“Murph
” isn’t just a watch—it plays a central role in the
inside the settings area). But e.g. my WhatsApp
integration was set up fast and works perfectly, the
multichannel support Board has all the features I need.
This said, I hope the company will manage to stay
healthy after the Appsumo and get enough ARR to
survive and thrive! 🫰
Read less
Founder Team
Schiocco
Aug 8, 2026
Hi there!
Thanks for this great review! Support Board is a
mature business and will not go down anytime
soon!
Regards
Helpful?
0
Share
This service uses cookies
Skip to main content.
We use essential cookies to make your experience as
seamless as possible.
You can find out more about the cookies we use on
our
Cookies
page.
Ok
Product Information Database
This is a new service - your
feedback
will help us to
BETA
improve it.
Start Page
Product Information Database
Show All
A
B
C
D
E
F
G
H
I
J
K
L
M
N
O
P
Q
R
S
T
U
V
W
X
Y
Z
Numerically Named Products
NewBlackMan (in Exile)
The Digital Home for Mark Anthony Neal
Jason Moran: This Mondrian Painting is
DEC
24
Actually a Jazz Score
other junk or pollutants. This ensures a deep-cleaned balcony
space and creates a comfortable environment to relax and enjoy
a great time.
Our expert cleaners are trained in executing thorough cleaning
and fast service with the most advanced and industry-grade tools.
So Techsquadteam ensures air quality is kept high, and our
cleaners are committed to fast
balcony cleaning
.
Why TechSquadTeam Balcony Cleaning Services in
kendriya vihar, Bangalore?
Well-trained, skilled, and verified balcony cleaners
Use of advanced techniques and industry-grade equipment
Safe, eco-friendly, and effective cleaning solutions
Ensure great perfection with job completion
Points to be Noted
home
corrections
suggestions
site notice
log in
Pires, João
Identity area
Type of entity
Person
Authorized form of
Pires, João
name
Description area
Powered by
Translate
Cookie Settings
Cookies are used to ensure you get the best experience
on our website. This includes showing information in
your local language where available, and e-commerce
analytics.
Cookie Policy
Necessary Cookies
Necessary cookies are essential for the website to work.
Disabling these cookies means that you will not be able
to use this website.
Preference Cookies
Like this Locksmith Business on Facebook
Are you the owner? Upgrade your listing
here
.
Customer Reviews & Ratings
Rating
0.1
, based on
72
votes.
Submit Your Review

* **TASK**: Give back the whole of the data above, exactly as written.

* **SOLUTION TO THIS PROBLEM**:
“Murph
” isn’t just a watch—it plays a central role in the
inside the settings area). But e.g. my WhatsApp
integration was set up fast and works perfectly, the
multichannel support Board has all the features I need.
This said, I hope the company will manage to stay
healthy after the Appsumo and get enough ARR to
survive and thrive! 🫰
Read less
Founder Team
Schiocco
Aug 8, 2026
Hi there!
Thanks for this great review! Support Board is a
mature business and will not go down anytime
soon!
Regards
Helpful?
0
Share
This service uses cookies
Skip to main content.
We use essential cookies to make your experience as
seamless as possible.
You can find out more about the cookies we use on
our
Cookies
page.
Ok
Product Information Database
This is a new service - your
feedback
will help us to
BETA
improve it.
Start Page
Product Information Database
Show All
A
B
C
D
E
F
G
H
I
J
K
L
M
N
O
P
Q
R
S
T
U
V
W
X
Y
Z
Numerically Named Products
NewBlackMan (in Exile)
The Digital Home for Mark Anthony Neal
Jason Moran: This Mondrian Painting is
DEC
24
Actually a Jazz Score
other junk or pollutants. This ensures a deep-cleaned balcony
space and creates a comfortable environment to relax and enjoy
a great time.
Our expert cleaners are trained in executing thorough cleaning
and fast service with the most advanced and industry-grade tools.
So Techsquadteam ensures air quality is kept high, and our
cleaners are committed to fast
balcony cleaning
.
Why TechSquadTeam Balcony Cleaning Services in
kendriya vihar, Bangalore?
Well-trained, skilled, and verified balcony cleaners
Use of advanced techniques and industry-grade equipment
Safe, eco-friendly, and effective cleaning solutions
Ensure great perfection with job completion
Points to be Noted
home
corrections
suggestions
site notice
log in
Pires, João
Identity area
Type of entity
Person
Authorized form of
Pires, João
name
Description area
Powered by
Translate
Cookie Settings
Cookies are used to ensure you get the best experience
on our website. This includes showing information in
your local language where available, and e-commerce
analytics.
Cookie Policy
Necessary Cookies
Necessary cookies are essential for the website to work.
Disabling these cookies means that you will not be able
to use this website.
Preference Cookies
Like this Locksmith Business on Facebook
Are you the owner? Upgrade your listing
here
.
Customer Reviews & Ratings
Rating
0.1
, based on
72
votes.
Submit Your Review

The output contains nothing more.